Сюрюджи подал нам ароматического кофе в маленьких фарфоровых чашках с филигранными подчашниками, и, сидя за ним, мы рассуждали, к прискорбию сонных соседей наших, аистов, остаться ли нам еще на день в Сардисе или отправиться есть в полдень дыни в Касабе, по дороге в Константинополь. К большому изумлению голландца, которому хотелось докончить свои рисунки, я и разумеется Еремей подали голоса, чтоб остаться, тогда как накануне мы были совсем противного мнения. Англичанин, который вечно спешил, взбесился ужасно и пошел с флегматиком сюрюджи искать утешения около лошадей. На другой день, однако ж, он изобрел для себя приятное занятие свистать, опустив руки в карманы; смирнский купец набил трубку и сел делать наблюдения за караваном, спускавшимся с Тмоля[137] к югу, а я с моим уродом отправился в цыганский табор.
Когда мы обходили полуразрушенную стену древней христианской церкви, какая-то женщина вышла к нам из тени. Под изорванным платьем и грязной чалмою, надвинутою на глаза, я тотчас узнал цыганку, которую мы видели вчера у люльки.
— Buon giorno, signori[138], — сказала она, сделав род саляма, и этим итальянским приветствием вывела меня из опасения быть непонятым.
Я сказал ей;
— Buon giorno!
Еремей тоже с ней поздоровался, но она бросила на него очень недовольный взгляд и, подошед ближе, сказала мне вполголоса, что желает говорить со мною без il mio domestico — без моего слуги.
— Скорее, моего друга! piutosto amico! — отвечал я тотчас, чтобы поднять его в ее мнении.
Я должен отдать полную справедливость благородству своего обхождения с Еремеем: помня, что он был моим ментором и первым наставником, что я обязан ему благодарностью за попечение о моей юности и чистоте моих нравов, я постоянно старался, исключая присутствия порядочных свидетелей, заставлять его забыть, что он слуга.
Она, казалось, досадовала на свою ошибку: отдав полуизвиняющийся поклон моему amico, она отпела меня в тень развалины и пристально посмотрела мне в лицо. «И тебе тоже», — подумал я, возвращая ей этот взгляд: мне хотелось отгадать взором желание, мерцавшее в двух больших, влажных и полных любви глазах, какие смотрят только из Магометова рая, поджидая молодого покойника. Это лицо было некогда, прекрасно, а в руках светской дамы составило бы и теперь отличную и молодую красоту.
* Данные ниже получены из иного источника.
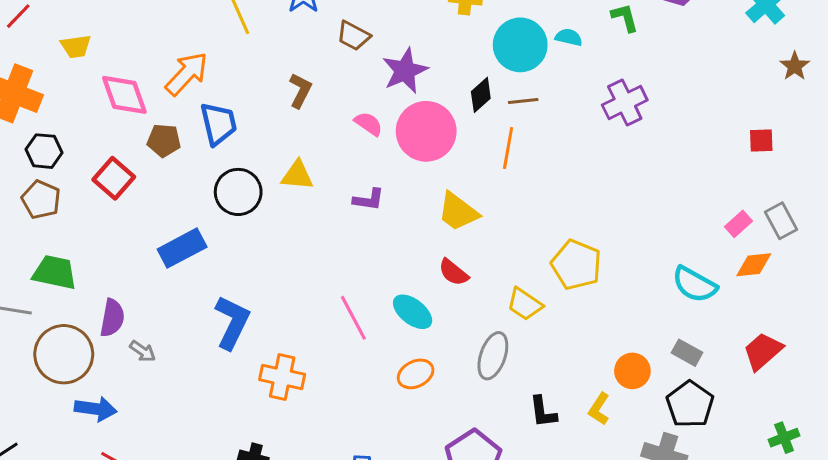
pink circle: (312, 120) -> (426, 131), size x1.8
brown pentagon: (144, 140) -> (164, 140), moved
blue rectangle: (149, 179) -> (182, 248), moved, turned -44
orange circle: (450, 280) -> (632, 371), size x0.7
— Milordo ingleso[139]? — спросила она наконец.
— Нет, матушка, milordo russo[140]. Она сделала рожицу.
— А куда едешь, figlio mio[141]?
— В Стамбул, моя красавица.
— Benissimo[142]! — сказала она, и лицо ее прояснилось. — Не нужен ли тебе слуга?
— Разве ты пойдешь ко мне в слуги, а то нет.
— Не я, а сынок мой.
У меня вертелось на языке спросить, похож ли он на ее дочку, но таинственный и тревожный вид цыганки заставил меня быть скромным. Она продолжала просить о сыне, и наконец вышло наружу, что ему надо побывать по делу в Константинополе и что ей хочется отпустить его туда с верным человеком. Мужчины, сказывала она, отправились в Смирну на промысел, а ее оставили при палатках с мальчиком и грудным ребенком. Так как она не упомянула о девочке, которая, по сходству с нею, очевидно, была ее дочерью, я не рассудил за благо намекать на вчерашнее наше открытие и просто обещал, что если у ее сына есть лошадь, он будет дорогою под моим попечением. Я сказал ей час, в который предполагаем мы завтра отправиться, и ушел от нее с том, чтоб повидаться снова в таборе.
Я взял окольною дорогой, но цыганка поспела туда прежде меня и была, кажется, одна дома. Она уже послала своего мальчика за лошадью, и хотя я думал, что самое милое создание в целой Азии таится в одном из этих шатров, но они были так плотно закрыты, что я не мог вникнуть в их содержание и не находил предлога пускаться в расспросы. Прекрасная Zingara[143] становилась слишком болтлива, а как я был без Еремея и вообще боюсь женщин наедине, то, взяв с моей приятельницы обещание, что сын ее догонит нас прежде, чем мы доедем до гор Сипила, воротился с чем пришел. Я проклял бы свое благоразумие и стал учиться хиромантии[144], как цыган, если б нечистый соблазнил меня против моей воли.
Мы сняли палатки с восходом солнца и пустились по широкой равнине Герм уса. Роса лежала на густых и ярких цветах полей, как прозрачная смола. Природа и мои пятеро товарищей были в самом веселом расположении духа. Я — напротив. Мне все мечтался лунный свет, Пактол и две кругленькие ножки, стоящие в быстрой воде. Еремей ехал почти рядом со мною.